### YOUR INSTRUCTIONS:
Can you copy out every line of the listing below verbatim, leaving the pictures out of your answer?
[PROVIDED INFORMATION Boundary: Start]
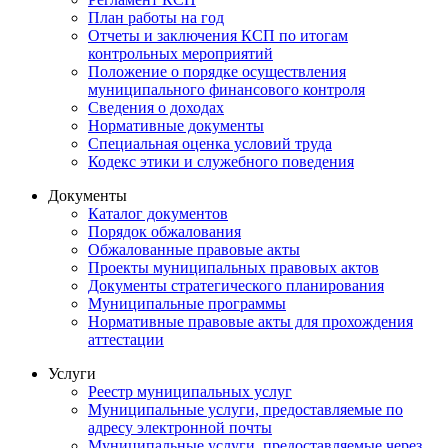
План работы на год
Отчеты и заключения КСП по итогам
контрольных мероприятий
Положение о порядке осуществления
муниципального финансового контроля
Сведения о доходах
Нормативные документы
Специальная оценка условий труда
Кодекс этики и служебного поведения
Документы
Каталог документов
Порядок обжалования
Обжалованные правовые акты
Проекты муниципальных правовых актов
Документы стратегического планирования
Муниципальные программы
Нормативные правовые акты для прохождения
аттестации
Услуги
Реестр муниципальных услуг
Муниципальные услуги, предоставляемые по
адресу электронной почты
Муниципальные услуги, предоставляемые через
[PROVIDED INFORMATION Boundary: End]
### ANSWER SPACE:
План работы на год
Отчеты и заключения КСП по итогам
контрольных мероприятий
Положение о порядке осуществления
муниципального финансового контроля
Сведения о доходах
Нормативные документы
Специальная оценка условий труда
Кодекс этики и служебного поведения
Документы
Каталог документов
Порядок обжалования
Обжалованные правовые акты
Проекты муниципальных правовых актов
Документы стратегического планирования
Муниципальные программы
Нормативные правовые акты для прохождения
аттестации
Услуги
Реестр муниципальных услуг
Муниципальные услуги, предоставляемые по
адресу электронной почты
Муниципальные услуги, предоставляемые через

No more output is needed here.